Let’s start with the interior, which is beset by some unfortunate design choices. First and foremost is the radio. There’s no way to change stations without interacting with the gorgeous 10.9-inch infotainment screen. There are no steering wheel controls (aside from volume) like you’d find on just about every other vehicle on the market, and no physical radio controls aside from a volume knob and tuning knob underneath the display on opposite sides. If you’re like my colleague Jonathan Gitlin, who hops in a car, tunes into channel 43 on SiriusXM and never changes the station, that’s no problem. But I’m always changing stations, if only because there might be a song on another station that I like more than the one I’m currently listening to. So that requires either touching the appropriate part of the display or essentially reaching over to the passenger’s side of the center console to change stations.

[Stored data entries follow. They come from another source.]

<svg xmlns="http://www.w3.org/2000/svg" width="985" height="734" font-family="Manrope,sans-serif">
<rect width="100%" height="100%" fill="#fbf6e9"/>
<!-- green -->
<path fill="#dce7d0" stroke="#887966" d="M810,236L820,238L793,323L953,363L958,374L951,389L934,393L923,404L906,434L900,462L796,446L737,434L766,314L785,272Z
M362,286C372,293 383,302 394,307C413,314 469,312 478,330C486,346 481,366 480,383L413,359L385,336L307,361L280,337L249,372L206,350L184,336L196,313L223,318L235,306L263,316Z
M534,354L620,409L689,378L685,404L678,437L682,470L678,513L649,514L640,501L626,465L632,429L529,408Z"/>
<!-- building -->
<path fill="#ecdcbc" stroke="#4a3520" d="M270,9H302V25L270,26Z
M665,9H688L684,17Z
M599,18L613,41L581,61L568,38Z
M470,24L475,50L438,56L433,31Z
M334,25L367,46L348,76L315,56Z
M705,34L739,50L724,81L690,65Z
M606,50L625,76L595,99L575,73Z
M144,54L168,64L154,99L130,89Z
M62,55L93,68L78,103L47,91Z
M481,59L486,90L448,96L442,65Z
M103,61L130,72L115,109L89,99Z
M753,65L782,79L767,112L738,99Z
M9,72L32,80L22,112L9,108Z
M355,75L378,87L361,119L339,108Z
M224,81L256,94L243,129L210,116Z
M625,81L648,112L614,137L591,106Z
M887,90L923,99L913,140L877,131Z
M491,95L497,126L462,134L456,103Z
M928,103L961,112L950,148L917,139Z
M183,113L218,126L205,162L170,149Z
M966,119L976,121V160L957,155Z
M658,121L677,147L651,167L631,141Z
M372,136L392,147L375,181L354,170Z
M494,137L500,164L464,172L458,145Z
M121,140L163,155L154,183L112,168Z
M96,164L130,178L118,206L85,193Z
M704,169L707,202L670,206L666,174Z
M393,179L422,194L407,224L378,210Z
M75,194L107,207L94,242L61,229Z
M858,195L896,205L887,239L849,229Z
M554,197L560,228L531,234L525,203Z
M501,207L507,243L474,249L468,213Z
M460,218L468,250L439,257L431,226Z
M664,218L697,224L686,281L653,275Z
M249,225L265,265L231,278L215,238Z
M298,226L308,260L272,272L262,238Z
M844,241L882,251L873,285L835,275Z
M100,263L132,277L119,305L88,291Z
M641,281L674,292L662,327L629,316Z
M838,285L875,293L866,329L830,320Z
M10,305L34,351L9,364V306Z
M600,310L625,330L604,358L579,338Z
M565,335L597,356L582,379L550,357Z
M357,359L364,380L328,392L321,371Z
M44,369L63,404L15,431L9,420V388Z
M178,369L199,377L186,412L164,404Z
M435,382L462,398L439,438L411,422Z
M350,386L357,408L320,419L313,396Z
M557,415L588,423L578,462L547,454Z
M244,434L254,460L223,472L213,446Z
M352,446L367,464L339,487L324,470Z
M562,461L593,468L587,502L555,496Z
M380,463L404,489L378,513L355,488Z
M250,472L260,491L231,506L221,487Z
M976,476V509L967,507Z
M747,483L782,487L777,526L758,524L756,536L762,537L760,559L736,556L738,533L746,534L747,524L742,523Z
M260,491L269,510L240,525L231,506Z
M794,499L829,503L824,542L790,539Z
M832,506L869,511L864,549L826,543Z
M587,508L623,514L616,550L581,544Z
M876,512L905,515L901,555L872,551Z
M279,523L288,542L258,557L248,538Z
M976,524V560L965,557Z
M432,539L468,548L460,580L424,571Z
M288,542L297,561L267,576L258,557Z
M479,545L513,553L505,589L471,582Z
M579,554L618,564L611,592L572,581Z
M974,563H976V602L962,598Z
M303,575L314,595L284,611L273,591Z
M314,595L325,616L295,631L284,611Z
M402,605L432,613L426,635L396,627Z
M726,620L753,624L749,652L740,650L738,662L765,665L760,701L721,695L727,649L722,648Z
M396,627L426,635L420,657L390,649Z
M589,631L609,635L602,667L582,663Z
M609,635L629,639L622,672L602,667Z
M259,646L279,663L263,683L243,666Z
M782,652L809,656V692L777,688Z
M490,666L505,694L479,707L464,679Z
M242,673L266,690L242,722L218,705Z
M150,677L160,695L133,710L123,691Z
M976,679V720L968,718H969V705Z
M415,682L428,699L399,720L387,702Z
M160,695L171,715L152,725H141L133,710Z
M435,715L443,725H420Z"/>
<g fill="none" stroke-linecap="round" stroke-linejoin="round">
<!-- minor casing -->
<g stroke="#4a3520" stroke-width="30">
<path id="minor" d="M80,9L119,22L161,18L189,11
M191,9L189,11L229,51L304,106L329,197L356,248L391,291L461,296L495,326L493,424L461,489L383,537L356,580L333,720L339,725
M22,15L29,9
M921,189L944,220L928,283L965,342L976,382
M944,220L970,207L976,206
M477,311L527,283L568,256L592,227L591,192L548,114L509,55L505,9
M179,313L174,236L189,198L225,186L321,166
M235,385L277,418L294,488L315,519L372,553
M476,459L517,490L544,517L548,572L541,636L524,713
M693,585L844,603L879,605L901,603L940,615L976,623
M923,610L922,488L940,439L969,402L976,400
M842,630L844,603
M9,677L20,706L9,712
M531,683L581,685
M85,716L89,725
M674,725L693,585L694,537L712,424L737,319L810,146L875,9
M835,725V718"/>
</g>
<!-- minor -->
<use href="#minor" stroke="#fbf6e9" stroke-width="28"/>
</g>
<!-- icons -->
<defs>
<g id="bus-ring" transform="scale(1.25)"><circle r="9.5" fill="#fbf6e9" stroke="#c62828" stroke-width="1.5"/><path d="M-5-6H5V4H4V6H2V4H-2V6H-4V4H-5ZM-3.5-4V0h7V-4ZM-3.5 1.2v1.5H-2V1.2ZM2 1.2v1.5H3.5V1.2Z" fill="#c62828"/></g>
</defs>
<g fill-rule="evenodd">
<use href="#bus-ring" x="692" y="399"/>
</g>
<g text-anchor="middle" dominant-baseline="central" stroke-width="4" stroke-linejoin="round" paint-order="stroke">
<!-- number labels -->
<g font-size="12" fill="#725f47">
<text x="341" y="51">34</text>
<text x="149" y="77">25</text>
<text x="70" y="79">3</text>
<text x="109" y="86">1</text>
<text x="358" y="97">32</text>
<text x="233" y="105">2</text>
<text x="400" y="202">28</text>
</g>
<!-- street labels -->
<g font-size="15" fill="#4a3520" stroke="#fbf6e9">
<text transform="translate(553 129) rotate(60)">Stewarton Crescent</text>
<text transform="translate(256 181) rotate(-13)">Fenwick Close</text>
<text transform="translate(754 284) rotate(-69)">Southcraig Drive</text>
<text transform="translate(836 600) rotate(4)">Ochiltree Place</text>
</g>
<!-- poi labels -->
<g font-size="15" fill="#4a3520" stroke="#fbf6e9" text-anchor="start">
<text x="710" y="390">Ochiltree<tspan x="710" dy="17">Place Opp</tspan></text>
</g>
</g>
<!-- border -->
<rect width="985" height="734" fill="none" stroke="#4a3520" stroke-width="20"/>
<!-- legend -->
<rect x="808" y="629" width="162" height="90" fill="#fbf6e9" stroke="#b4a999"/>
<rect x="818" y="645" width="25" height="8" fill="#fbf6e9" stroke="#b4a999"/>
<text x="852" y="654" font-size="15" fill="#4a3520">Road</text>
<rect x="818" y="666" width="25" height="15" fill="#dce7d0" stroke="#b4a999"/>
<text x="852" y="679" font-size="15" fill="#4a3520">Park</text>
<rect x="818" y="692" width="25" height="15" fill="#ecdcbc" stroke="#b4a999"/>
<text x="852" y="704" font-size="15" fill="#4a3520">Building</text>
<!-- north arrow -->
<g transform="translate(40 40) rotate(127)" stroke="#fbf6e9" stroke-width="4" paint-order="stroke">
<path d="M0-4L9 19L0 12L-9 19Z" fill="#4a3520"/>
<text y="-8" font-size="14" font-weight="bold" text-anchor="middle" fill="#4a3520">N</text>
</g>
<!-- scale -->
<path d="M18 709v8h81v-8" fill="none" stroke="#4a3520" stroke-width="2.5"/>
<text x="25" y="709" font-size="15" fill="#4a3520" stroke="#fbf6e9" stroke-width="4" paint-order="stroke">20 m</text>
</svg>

Not only is that bad ergonomics, it increases the opportunities for distracted driving.
In contrast, the center console itself is full of buttons and switches. There are even six buttons for controlling which vents emit hot or cold air. It’s far more complicated than it needs to be, and the space could have been better used for other stuff—like maybe some physical radio controls.
Small potatoes? Maybe, but the experience of poking around the display and console looking for the right control really distracts from driving, which is a shame.

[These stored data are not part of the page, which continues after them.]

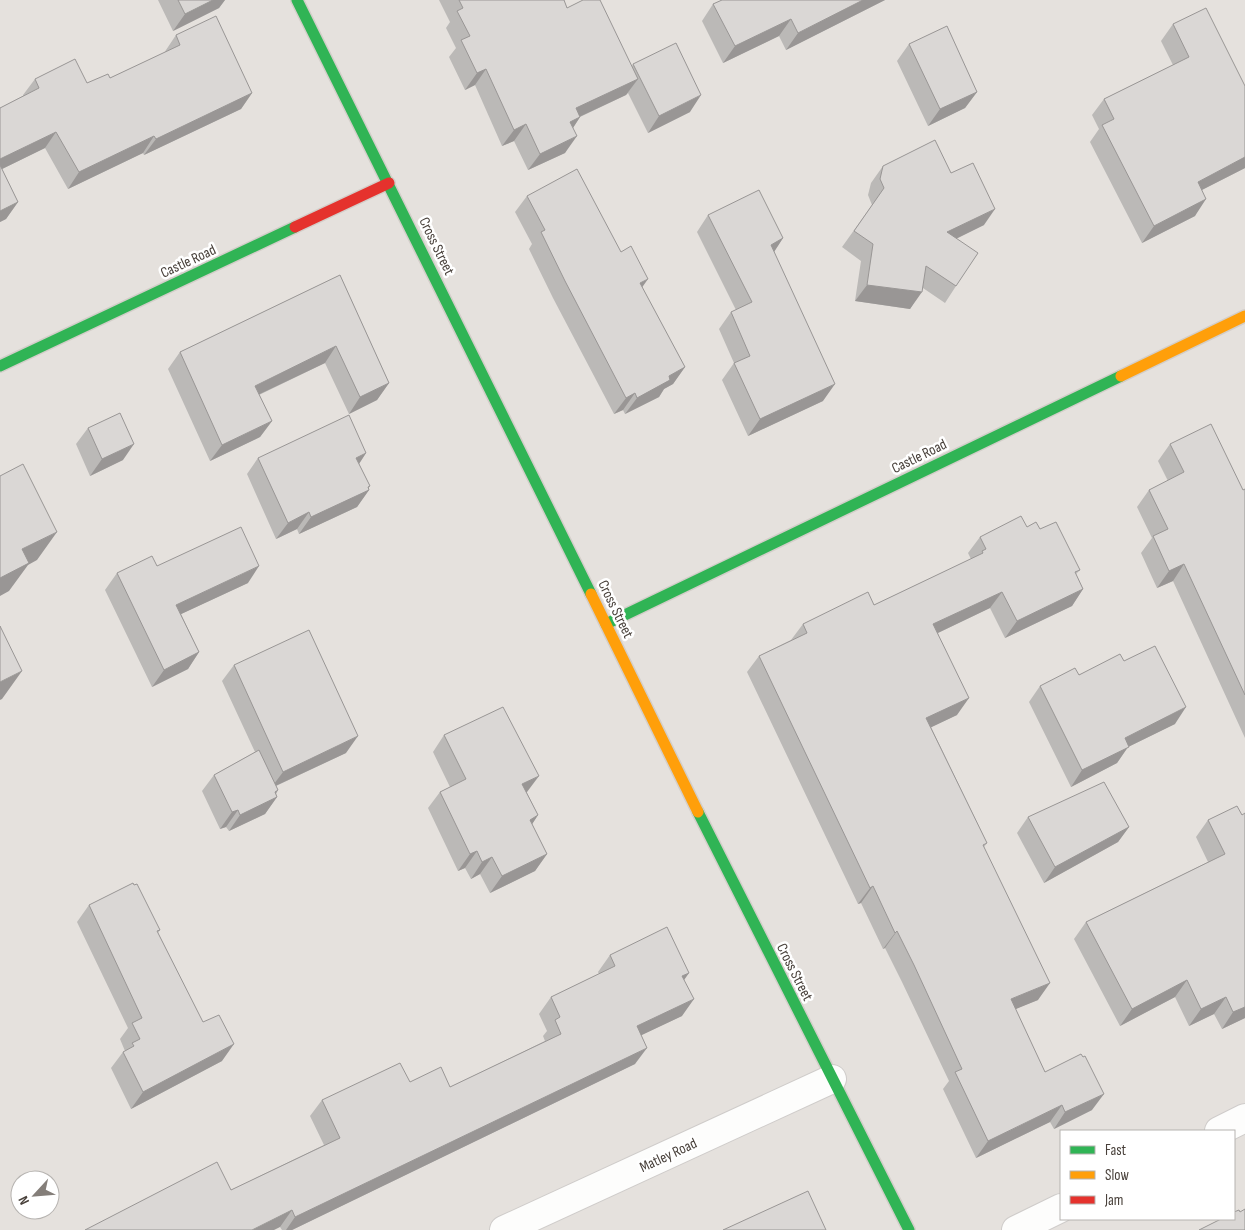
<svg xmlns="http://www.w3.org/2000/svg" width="1245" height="1230" viewBox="0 0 1245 1230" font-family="'Sofia Sans Condensed',sans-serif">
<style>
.residential{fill:#e5e1dd;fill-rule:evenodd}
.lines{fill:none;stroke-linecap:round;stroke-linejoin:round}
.street-casing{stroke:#cfccca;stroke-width:30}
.fast-casing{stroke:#d3cec9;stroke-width:14}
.slow-casing{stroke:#d3cec9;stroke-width:14}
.jam-casing{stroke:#d3cec9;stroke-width:14}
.street{stroke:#fdfdfc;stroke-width:28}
.fast{stroke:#30b455;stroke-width:11}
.slow{stroke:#ff9f0a;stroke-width:11}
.jam{stroke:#e5322d;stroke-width:11}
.wall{fill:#bbb9b7}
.shaded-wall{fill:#999695}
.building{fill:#dad7d5;stroke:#999695}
.labels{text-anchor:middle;stroke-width:5;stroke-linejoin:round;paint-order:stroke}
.street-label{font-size:15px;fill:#48403a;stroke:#fff}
</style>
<rect width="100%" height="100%" fill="#f2f0ee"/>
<!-- residential -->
<path class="residential" d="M0 0H1245V1230H0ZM1061 1131H1234V1219H1061ZM20 1180H50V1210H20Z"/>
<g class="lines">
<!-- street casing -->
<g class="street-casing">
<path id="street" d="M1219 1131 1245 1118
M504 1230 832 1079
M1016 1230 1061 1208"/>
</g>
<!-- fast casing -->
<g class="fast-casing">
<path id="fast" d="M297 0 591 594
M0 366 295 227
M606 624 1121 376
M698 812 909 1230"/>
</g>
<!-- slow casing -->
<g class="slow-casing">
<path id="slow" d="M1121 376 1245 316
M591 594 698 812"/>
</g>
<!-- jam casing -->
<g class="jam-casing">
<path id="jam" d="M295 227 389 183"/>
</g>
<!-- street -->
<use href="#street" class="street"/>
<!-- fast -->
<use href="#fast" class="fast"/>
<!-- slow -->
<use href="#slow" class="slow"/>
<!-- jam -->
<use href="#jam" class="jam"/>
</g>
<!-- wall -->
<path class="wall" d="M158 0H225L219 8 173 31Z
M439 0H564L567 8 632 66 633 64 690 112 648 133 628 93 626 95 580 117 573 128 565 153 528 170 514 141 502 146 475 85 465 90 449 57 456 48 446 28 450 22Z
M722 0H885L786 50 779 36 723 63 702 21 713 4Z
M1173 24 1245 86V168L1202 190 1195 216 1142 243 1090 142 1099 129 1092 115 1104 99 1173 65 1161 41Z
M176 35 252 93 241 109 144 155 143 153 68 189 45 148 2 169 18 202 6 219 0 222V108L23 96V95L35 79 87 83 110 78 164 53Z
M909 44 977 92 965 108 928 126 897 61Z
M883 166 951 173 984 225 956 239V286L945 303 923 288 910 309 855 301 861 261 842 247 872 205 868 195 871 183Z
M527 196 621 252 642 287 685 367 673 384 664 389 659 397 625 414 623 410 614 414 553 298 529 249 532 244 515 212Z
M708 215 783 238 774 252 823 401 748 436 722 380 734 363 719 329 731 312 736 310 697 232Z
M340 275 389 383 377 400 349 414 325 363 259 395 272 421 260 437 210 461 168 369 180 352Z
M88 428 123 460 90 476 76 444Z
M1170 444 1243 490 1245 489V738L1173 581 1157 588 1141 553 1152 538 1137 507 1149 490 1168 481 1158 461Z
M366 453 359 464 370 486 368 488 369 490 357 507 299 534 297 529 276 539 247 474 258 458Z
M1027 527 1040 529 1080 570 1076 574 1083 589 1072 606 1005 638 990 608 938 633 957 715 931 727 987 843 984 847 1038 1000 1015 1009 1045 1072 1092 1110 1054 1129 1050 1122 976 1158 943 1089 949 1081 902 982 885 948 883 949 861 903 858 904 747 672 759 656 791 640 803 624 874 605 971 559 968 553 980 537Z
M157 566 248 583 181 614 199 652 188 669 152 687 105 590 117 573Z
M1124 661 1175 724 1128 747 1117 763 1071 787 1029 702 1040 686Z
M234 665 346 753 276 786 278 790 276 794 277 797 265 814 229 831 226 827 220 829 202 791 214 775 255 752 222 681Z
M444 735 527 793 538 815 532 824 547 854 535 871 490 893 480 874 471 879 465 868 458 871 428 808 440 792 450 787 433 752Z
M1242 815 1245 1018 1222 1029 1214 1014 1189 1026 1175 997 1120 1026 1074 939 1086 922 1208 862 1196 837 1208 820Z
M1028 817 1129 827 1118 842 1044 883 1017 833Z
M89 905 160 930 158 933 222 1061 131 1109 111 1068 123 1052 125 1051 120 1039 128 1028 77 922Z
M610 955 684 979 682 1016 641 1035 635 1064 292 1230H282L280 1227 231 1190 324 1145 310 1116 322 1100 410 1082 450 1087 545 1041 543 1036 547 1031 539 1014 551 997 599 974 598 972Z"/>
<!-- shaded-wall -->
<path class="shaded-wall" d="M213 0H225L219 8 173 31 185 14Z
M863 0H885L786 50 798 33Z
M791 19 779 36 723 63 735 46Z
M486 69 475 85 465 90 477 73Z
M638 79 626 95 564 124 576 108Z
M977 92 965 108 928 126 940 109Z
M252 93 241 109 144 155 156 139Z
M701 95 690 112 648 133 659 116Z
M580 117 569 134 570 122Z
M526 124 514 141 502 146 514 130Z
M56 132 45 148 0 170V159Z
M154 136 143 153 68 189 79 172Z
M577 136 565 153 528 170 540 154Z
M1245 157V168L1186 198 1198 182Z
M1206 199 1195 216 1142 243 1154 226Z
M18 202 6 219 0 222V211Z
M995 209 984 225 935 249 947 232Z
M783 238 772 255 771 245Z
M648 279 636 296 640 283Z
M867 285 922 292 910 309 855 301Z
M336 346 325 363 243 402 255 386Z
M685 367 673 384 664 389 659 397 625 414 637 398 669 376Z
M389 383 377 400 349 414 360 397Z
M835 384 823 401 748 436 760 419Z
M635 393 623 410 614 414 626 398Z
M272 421 260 437 210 461 222 445Z
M134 444 123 460 90 476 102 459Z
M366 453 355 470 356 458Z
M370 486 366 491 369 490 357 507 299 534 311 517Z
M309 512 297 529 276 539 288 523Z
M57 532 37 560 28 565 9 591 0 596V578L22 549Z
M1184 564 1173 581 1157 588 1169 571Z
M259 566 248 583 164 622 176 605Z
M1083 589 1072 606 1005 638 1017 621Z
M1002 592 990 608 921 641 933 624Z
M199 652 188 669 152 687 164 670Z
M22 671 2 699 0 700V682Z
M969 698 957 715 915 735 926 718Z
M1186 707 1175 724 1128 747 1117 763 1071 787 1082 770 1125 738Z
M358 736 346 753 271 788 283 772Z
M539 776 527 792 511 801 522 784Z
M278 790 272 799 277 797 265 814 229 831 240 815Z
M238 810 226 827 220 829 232 812Z
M538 815 527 832 530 820Z
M1129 827 1118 842 1044 883 1055 867Z
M477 851 465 868 458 871 470 854Z
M547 854 535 871 490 893 502 876Z
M492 857 480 874 471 879 482 862Z
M873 886 861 903 858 904 870 888Z
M897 931 885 948 883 949 895 933Z
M689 973 677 990 682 976Z
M1187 980 1175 997 1120 1026 1132 1009Z
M1050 983 1038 1000 999 1016 1011 999Z
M1226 997 1214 1014 1189 1026 1201 1009Z
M694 999 682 1016 625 1043 637 1026Z
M1245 1007V1018L1222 1029 1233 1012Z
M234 1044 222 1061 131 1109 143 1092Z
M647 1048 635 1064 292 1230H286L295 1217Z
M1104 1094 1092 1110 1054 1129 1065 1112Z
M1062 1105 1050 1122 976 1158 988 1141Z
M292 1210 280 1227 274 1230H252Z"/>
<!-- building -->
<path class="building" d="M178 0H213L185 14Z
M459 0H564L567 8 583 0H600L638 79 576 108 580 117 570 122 577 136 540 154 526 124 514 130 486 69 477 73 461 40 470 36 457 11 463 8Z
M722 0H863L798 33 791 19 735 46 713 4Z
M1206 8 1245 86V157L1198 182 1206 199 1154 226 1102 125 1114 119 1104 99 1189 57 1173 24Z
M216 16 252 93 156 139 154 136 79 172 56 132 0 159V108L39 88 35 79 75 59 87 83 108 74 110 78 180 45 176 35Z
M947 26 977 92 940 109 909 44Z
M676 43 701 95 659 116 633 64Z
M935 140 951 173 973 163 995 209 947 232 978 253 956 286 926 266 922 292 867 285 873 244 854 231 884 188 880 179 883 166Z
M0 165 18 202 0 211Z
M577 169 621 252 631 246 648 279 640 283 685 367 669 376 670 380 637 398 635 393 626 398 565 281 541 232 545 230 527 196Z
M759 190 783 238 771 245 835 384 760 419 734 363 750 356 731 312 752 302 708 215Z
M340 275 389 383 360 397 336 346 255 386 272 421 222 445 180 352Z
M120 413 134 444 102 459 88 428Z
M349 415 366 453 356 458 370 486 368 487 369 490 311 517 309 512 288 523 258 458Z
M1211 424 1243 490 1245 489V695L1184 564 1169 571 1153 536 1168 529 1149 490 1184 472 1170 444Z
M23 464 57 532 22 549 29 563 0 578V476Z
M1021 516 1027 527 1036 522 1040 529 1056 522 1080 570 1075 572 1083 589 1017 621 1002 592 933 624 969 698 926 718 987 843 983 845 1050 983 1011 999 1045 1072 1081 1054 1083 1057 1085 1056 1104 1094 1065 1112 1062 1105 988 1141 955 1072 962 1069 914 965 897 931 895 933 873 886 870 888 759 656 807 633 803 624 868 592 874 605 983 553 982 551 986 549 980 537Z
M241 527 259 566 176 605 199 652 164 670 117 573 152 556 157 566Z
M0 626 22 671 0 682Z
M309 630 358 736 283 772 234 665Z
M1155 646 1186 707 1125 738 1129 747 1082 770 1040 686 1075 668 1079 675 1120 654 1124 661Z
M503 707 539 776 522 784 538 815 530 820 547 854 502 876 492 857 482 862 477 851 470 854 440 792 466 779 444 735Z
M259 750 278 790 275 792 277 797 240 815 238 810 232 812 214 775Z
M1104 782 1129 827 1055 867 1028 817Z
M1237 806 1242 815 1245 813V1007L1233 1012 1226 997 1201 1009 1187 980 1132 1009 1086 922 1225 854 1208 820Z
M133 883 134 885 137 884 160 930 157 931 203 1022 219 1015 234 1044 143 1092 123 1052 134 1046 132 1043 140 1039 132 1023 142 1018 89 905Z
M667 927 689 973 682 976 694 999 637 1026 647 1048 295 1217 292 1210 252 1230H85L217 1162 231 1190 340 1138 322 1100 400 1063 410 1082 441 1067 450 1087 561 1034 555 1020 560 1017 551 997 615 966 610 955Z
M808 1191 826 1230H723Z
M1245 1209V1230H1199L1221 1219H1234V1212L1239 1210 1240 1212Z"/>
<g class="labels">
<!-- street labels -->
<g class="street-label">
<text transform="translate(437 246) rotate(64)" y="5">Cross Street</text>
<text transform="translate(188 261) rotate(-25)" y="5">Castle Road</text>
<text transform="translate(919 456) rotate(-26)" y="5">Castle Road</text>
<text transform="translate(616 609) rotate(64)" y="5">Cross Street</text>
<text transform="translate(795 972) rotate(63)" y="5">Cross Street</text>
<text transform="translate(668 1155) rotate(-25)" y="5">Matley Road</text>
</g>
</g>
<!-- legend -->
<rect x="1060" y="1130" width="175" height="90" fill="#ffffff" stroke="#b6b3b0"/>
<rect x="1070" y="1146" width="25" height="8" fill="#30b455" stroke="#b6b3b0"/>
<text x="1105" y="1155" font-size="15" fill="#48403a">Fast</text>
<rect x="1070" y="1171" width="25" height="8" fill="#ff9f0a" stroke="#b6b3b0"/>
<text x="1105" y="1180" font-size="15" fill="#48403a">Slow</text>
<rect x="1070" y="1196" width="25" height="8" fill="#e5322d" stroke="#b6b3b0"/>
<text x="1105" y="1205" font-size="15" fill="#48403a">Jam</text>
<!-- north arrow -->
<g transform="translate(35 1195) rotate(244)"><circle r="24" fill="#ffffff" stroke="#b6b3b0"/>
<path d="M0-4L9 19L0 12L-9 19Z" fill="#847e79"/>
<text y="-8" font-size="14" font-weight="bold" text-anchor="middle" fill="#48403a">N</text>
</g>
</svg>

The other issue with the Macan S was more surprising. It doesn’t feel very Porsche-like. Yes, it’s fast. It handles nicely. And it definitely looks like a Porsche. But the cabin is really well insulated from outside noise, and that includes the engine. The result is a surprisingly quiet ride that really left me feeling disconnected from the road. Driving the Cayenne S Turbo is visceral, where you experience the glorious roar of the engine and connection to the pavement. I never felt that way from in the Macan S. I was instead left with a feeling of disconnection from both winding road and straightaway. Dare I say it felt a little too… Audi-like?
If you grew up with a poster of a Porsche 911 (or 356) in your bedroom and want your next SUV to have a Porsche badge on it, the Macan S is the obvious choice. If you’re simply Porsche-curious, that’s where things get complicated. It can be a fun drive—the throttle is responsive, it’s a truly comfortable ride, and it’s a sharp-looking SUV.
But Porsche could do better.
The biggest issue I had with the Macan is that I never fell for it in the way I did the Cayenne. Part of that is due to the baffling interior design choices I mentioned above. But really, the Macan S feels too much like an Audi trapped in a Porsche’s body. I never had that immediate and visceral feeling of joy behind the wheel of the Macan.
And the Macan is expensive.
The most obvious competition comes from the six-cylinder BMW X3 x40i and Audi SQ5, both of which start out a few grand less than the Macan S. And the options add up on the Macan. Our $74,840 review model would be about $4,000 more if we wanted things like the full suite of driver-assist technology and a panoramic sunroof. Adding any premium interior options jacks up the price more. You’re really paying a premium for the Porsche badge, and I can’t say it’s justified with the Macan S. If it drove—and sounded—like an Alfa Romeo Stelvio Quadrifoglio at that price, it would be a different story.